- **Records for the task**:
------------------------

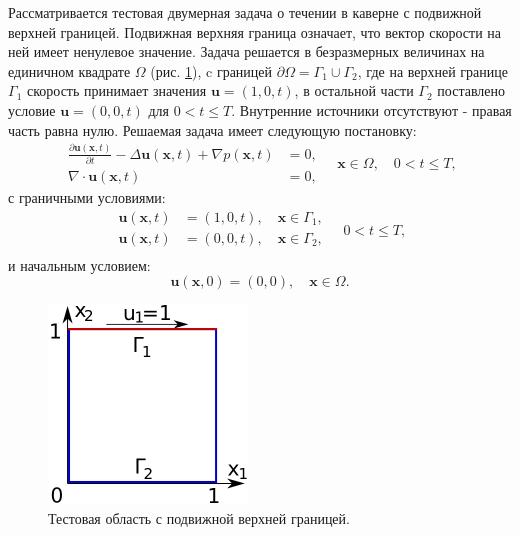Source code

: \documentclass[12pt]{article}
\begin{document}
Рассматривается тестовая двумерная задача о течении в каверне с подвижной верхней границей. Подвижная верхняя граница означает, что вектор скорости на ней имеет ненулевое значение. Задача решается в безразмерных величинах на единичном квадрате $\Omega$ (рис. \ref{fg:cavity}), c границей $\partial \Omega=\Gamma_1 \cup \Gamma_2$, где на верхней границе $\Gamma_1$ скорость принимает значения ${\bm u}=(1, 0, t)$, в остальной части $\Gamma_2$ поставлено условие ${\bm u}=(0, 0, t)$ для $0<t \leq T$. Внутренние источники отсутствуют - правая часть равна нулю. Решаемая задача имеет следующую постановку:
\begin{equation}
\begin{split}
\frac{\partial {\bm u}({\bm x}, t)}{\partial t} -\Delta {\bm u}({\bm x}, t) + \nabla p({\bm x}, t) &= 0, \\
\nabla\cdot{\bm u}({\bm x}, t) &= 0, 
\end{split}
\quad {\bm x} \in \Omega, \quad 0<t \leq T,
\label{eq:scheme-main}
\end{equation} 
с граничными условиями:
\begin{equation}
\begin{split}
{\bm u(\bm x, t)} &= (1, 0, t), \quad {\bm x} \in \Gamma_1,  \\
{\bm u(\bm x, t)} &= (0, 0, t), \quad {\bm x} \in \Gamma_2, \\
\end{split}
\quad 0<t \leq T,
\label{eq:scheme-boundary}
\end{equation} 
и начальным условием:
\begin{equation}
{\bm u(\bm x, 0)} = (0, 0), \quad {\bm x} \in \Omega.
\label{eq:scheme-start}
\end{equation}

\begin{figure}
	\begin{center}
		\includegraphics[width=200px]{pics/cavity400}
		\caption{Тестовая область с подвижной верхней границей.}
		\label{fg:cavity}
	\end{center}
\end{figure}
\end{document}
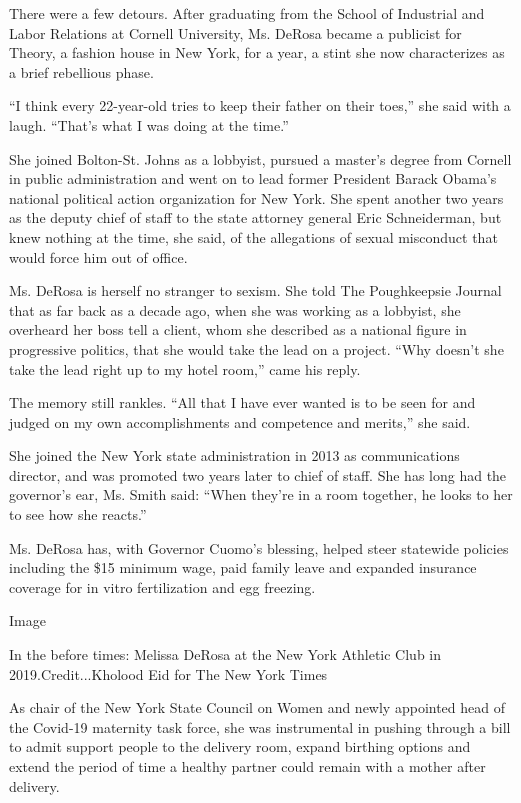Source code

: There were a few detours. After graduating from the School of Industrial
and Labor Relations at Cornell University, Ms. DeRosa became a publicist
for Theory, a fashion house in New York, for a year, a stint she now
characterizes as a brief rebellious phase.

``I think every 22-year-old tries to keep their father on their toes,''
she said with a laugh. ``That's what I was doing at the time.''

She joined Bolton-St. Johns as a lobbyist, pursued a master's degree
from Cornell in public administration and went on to lead former
President Barack Obama's national political action organization for New
York. She spent another two years as the deputy chief of staff to the
state attorney general Eric Schneiderman, but knew nothing at the time,
she said, of the allegations of sexual misconduct that would force him
out of office.

Ms. DeRosa is herself no stranger to sexism. She told The Poughkeepsie
Journal that as far back as a decade ago, when she was working as a
lobbyist, she overheard her boss tell a client, whom she described as a
national figure in progressive politics, that she would take the lead on
a project. ``Why doesn't she take the lead right up to my hotel room,''
came his reply.

The memory still rankles. ``All that I have ever wanted is to be seen
for and judged on my own accomplishments and competence and merits,''
she said.

She joined the New York state administration in 2013 as communications
director, and was promoted two years later to chief of staff. She has
long had the governor's ear, Ms. Smith said: ``When they're in a room
together, he looks to her to see how she reacts.''

Ms. DeRosa has, with Governor Cuomo's blessing, helped steer statewide
policies including the \$15 minimum wage, paid family leave and expanded
insurance coverage for in vitro fertilization and egg freezing.

Image

In the before times: Melissa DeRosa at the New York Athletic Club in
2019.Credit...Kholood Eid for The New York Times

As chair of the New York State Council on Women and newly appointed head
of the Covid-19 maternity task force, she was instrumental in pushing
through a bill to admit support people to the delivery room, expand
birthing options and extend the period of time a healthy partner could
remain with a mother after delivery.

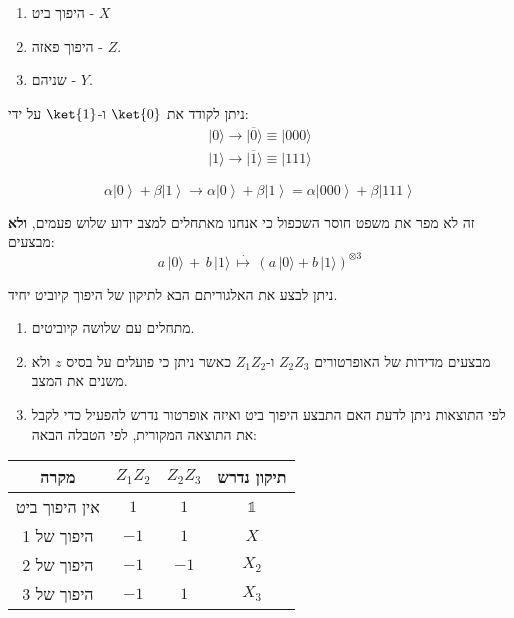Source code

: \documentclass{tstextbook}
\begin{document}
\begin{proposition}
  \begin{enumerate}
    \item היפוך ביט - \(X\)


    \item היפוך פאזה - \(Z\). 


    \item שניהם - \(Y\). 


  \end{enumerate}
\end{proposition}
\begin{lemma}
ניתן לקודד את \(\ket{0}\) ו-\(\ket{1}\) על ידי:
$$\begin{array}{r}{|0\rangle\longrightarrow|\overline{{{0}}}\rangle\equiv|000\rangle}\\ {|1\rangle\longrightarrow|\overline{{{1}}}\rangle\equiv|111\rangle}\end{array}$$

\end{lemma}
\begin{corollary}
$$\alpha\left|0\right\rangle+\beta\left|1\right\rangle\longrightarrow\alpha\left|0\right\rangle+\beta\left|1\right\rangle=\alpha\left|000\right\rangle+\beta\left|111\right\rangle$$

\end{corollary}
\begin{remark}
זה לא מפר את משפט חוסר השכפול כי אנחנו מאתחלים למצב ידוע שלוש פעמים, \textbf{ולא} מבצעים:
$$a\,|0\rangle\,+\,b\,|1\rangle\,\stackrel{.}{\mapsto}\,\left(a\,|0\rangle+b\,|1\rangle\right)^{\otimes3}$$

\end{remark}
\begin{proposition}
ניתן לבצע את האלגוריתם הבא לתיקון של היפוך קיוביט יחיד.

  \begin{enumerate}
    \item מתחלים עם שלושה קיוביטים. 


    \item מבצעים מדידות של האופרטורים \(Z_{2}Z_{3}\) ו-\(Z_{1}Z_{2}\) כאשר ניתן כי פועלים על בסיס \(z\) ולא משנים את המצב. 


    \item לפי התוצאות ניתן לדעת האם התבצע היפוך ביט ואיזה אופרטור נדרש להפעיל כדי לקבל את התוצאה המקורית, לפי הטבלה הבאה: 


  \end{enumerate}
  \begin{table}[htbp]
    \centering
    \begin{tabular}{|cccc|}
      \hline
      מקרה & \(Z_1 Z_2\) & \(Z_2 Z_3\) & תיקון נדרש \\ \hline
      אין היפוך ביט & \(1\) & \(1\) & \(\mathbb{1}\) \\ \hline
      היפוך של 1 & \(-1\) & \(1\) & \(X\) \\ \hline
      היפוך של 2 & \(-1\) & \(-1\) & \(X_2\) \\ \hline
      היפוך של 3 & \(-1\) & \(1\) & \(X_3\) \\ \hline
    \end{tabular}
  \end{table}
\end{proposition}
\end{document}
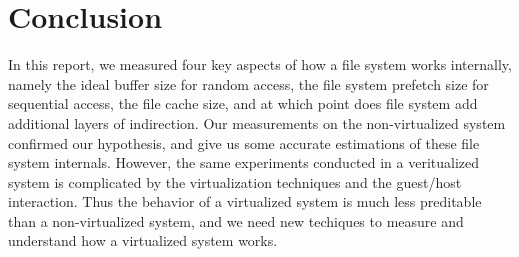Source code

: \section{Conclusion}
\label{section:conclusion}

In this report, we measured four key aspects of how a file system works internally, namely the ideal buffer size for random access, the file system prefetch size for sequential access, the file cache size, and at which point does file system add additional layers of indirection. Our measurements on the non-virtualized system confirmed our hypothesis, and give us some accurate estimations of these file system internals. However, the same experiments conducted in a veritualized system is complicated by the virtualization techniques and the guest/host interaction. Thus the behavior of a virtualized system is much less preditable than a non-virtualized system, and we need new techiques to measure and understand how a virtualized system works.
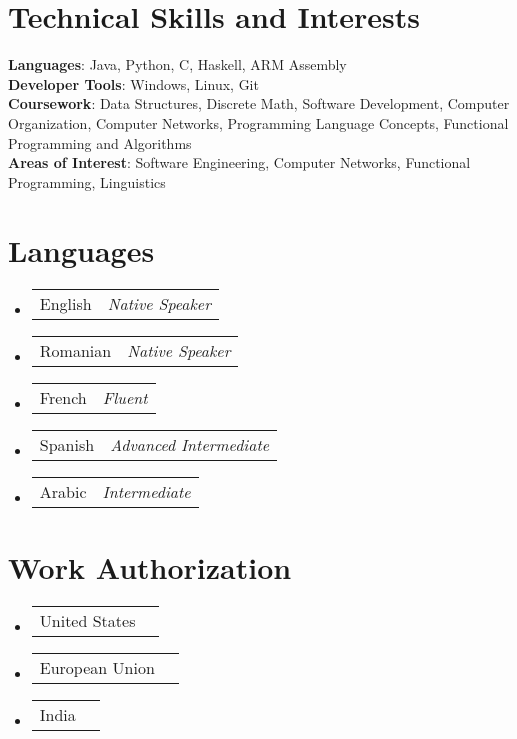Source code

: \documentclass[a4paper,11pt]{article}
\makeatletter
\newcommand{\resumePOR}[3]{
\vspace{0.5mm}\item
    \begin{tabular*}{0.97\textwidth}[t]{l@{\extracolsep{\fill}}r}
        {#1}\hspace{0.3mm}#2 & \textit{\small{#3}} 
    \end{tabular*}
    \vspace{-2mm}
}
\newcommand{\resumeSubHeadingListStart}{\begin{itemize}[leftmargin=*,labelsep=0mm]}
\newcommand{\resumeSubHeadingListEnd}{\end{itemize}\vspace{2mm}}
\makeatother
\begin{document}
\section{\textbf{Technical Skills and Interests}}
 \begin{itemize}[leftmargin=0.05in, label={}]
    \small{\item{
     \textbf{Languages}{: Java, Python, C, Haskell, ARM Assembly } \\
       \textbf{Developer Tools}{: Windows, Linux, Git } \\

     \textbf{Coursework}{: Data Structures, Discrete Math, Software Development, Computer Organization, Computer Networks, Programming Language Concepts, Functional Programming and Algorithms} \\

     \textbf{Areas of Interest}{: Software Engineering, Computer Networks, Functional Programming, Linguistics } \\
    }}
 \end{itemize}
 \vspace{-16pt}



\section{\textbf{Languages}}
\vspace{-0.4mm}
\resumeSubHeadingListStart
\resumePOR{English} %
    {} %
    {Native Speaker} %
\resumePOR{Romanian } %
    {} %
    {Native Speaker} %
\resumePOR{French } %
    {} %
    {Fluent} %
\resumePOR{Spanish } %
    {} %
    {Advanced Intermediate} %
\resumePOR{Arabic } %
    {} %
    {Intermediate} %
\resumeSubHeadingListEnd
\vspace{-5mm}




\section{\textbf{Work Authorization}}
\vspace{-0.4mm}
\resumeSubHeadingListStart
\resumePOR{United States } %
    {} %
    {} %
    
\resumePOR{European Union } %
    {} %
    {} %
\resumePOR{India } %
    {} %
    {} %
\resumeSubHeadingListEnd
\vspace{-5mm}



\end{document}
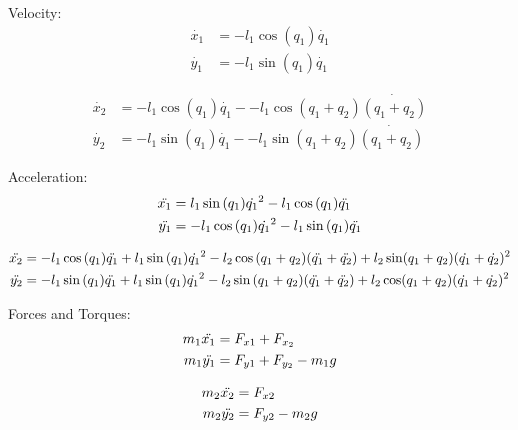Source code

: Velocity:
\begin{equation}
\begin{split}
    \Dot{x_1} &= -l_1\cos(q_1)\Dot{q_1} \\
    \Dot{y_1} &= -l_1\sin(q_1)\Dot{q_1}
\end{split}
\end{equation}

\begin{equation}
\begin{split}
    \Dot{x_2} &= -l_1\cos(q_1)\Dot{q_1} - -l_1\cos(q_1+q_2)\Dot{(q_1+q_2)} \\
    \Dot{y_2} &= -l_1\sin(q_1)\Dot{q_1} - -l_1\sin(q_1+q_2)\Dot{(q_1+q_2)}
\end{split}
\end{equation}

Acceleration:
\begin{equation}
\begin{split}
    \Ddot{x_1} &= l_1 \sin{(q_1)}\Dot{q_1}^2 - l_1 \cos{(q_1)}\Ddot{q_1} \\
    \Ddot{y_1} &= -l_1 \cos{(q_1)}\Dot{q_1}^2 - l_1 \sin{(q_1)}\Ddot{q_1}
\end{split}
\end{equation}

\begin{equation}
\begin{split}
    \Ddot{x_2} &= -l_1\cos{(q_1)}\Ddot{q_1} + l_1\sin{(q_1)}\Dot{q_1}^2 - l_2\cos{(q_1+q_2)}(\Ddot{q_1} + \Ddot{q_2}) + l_2\sin(q_1+q_2)(\Dot{q_1} + \Dot{q_2})^2 \\
    \Ddot{y_2} &= -l_1\sin{(q_1)}\Ddot{q_1} + l_1\sin{(q_1)}\Dot{q_1}^2 - l_2\sin{(q_1+q_2)}(\Ddot{q_1} + \Ddot{q_2}) + l_2\cos(q_1+q_2)(\Dot{q_1} + \Dot{q_2})^2
\end{split}
\end{equation}

Forces and Torques:
\begin{equation}
\begin{split}
    m_1\Ddot{x_1} &= F_{x1} + F_{x_2} \\
    m_1\Ddot{y_1} &= F_{y1} + F_{y_2} - m_1g
\end{split}
\end{equation}

\begin{equation}
\begin{split}
    m_2\Ddot{x_2} &= F_{x2} \\
    m_2\Ddot{y_2} &= F_{y2} - m_2g
\end{split}
\end{equation}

------------------------

- **What you have to do**:
The copy should run from the first line of the material above through the line with "t) + \nabla", repeated exactly and without pictures.

- **The completed task**:
Source code

: \documentclass[12pt]{article}
\begin{document}
Рассматривается тестовая двумерная задача о течении в каверне с подвижной верхней границей. Подвижная верхняя граница означает, что вектор скорости на ней имеет ненулевое значение. Задача решается в безразмерных величинах на единичном квадрате $\Omega$ (рис. \ref{fg:cavity}), c границей $\partial \Omega=\Gamma_1 \cup \Gamma_2$, где на верхней границе $\Gamma_1$ скорость принимает значения ${\bm u}=(1, 0, t)$, в остальной части $\Gamma_2$ поставлено условие ${\bm u}=(0, 0, t)$ для $0<t \leq T$. Внутренние источники отсутствуют - правая часть равна нулю. Решаемая задача имеет следующую постановку:
\begin{equation}
\begin{split}
\frac{\partial {\bm u}({\bm x}, t)}{\partial t} -\Delta {\bm u}({\bm x}, t) + \nabla p({\bm x}, t) &= 0, \\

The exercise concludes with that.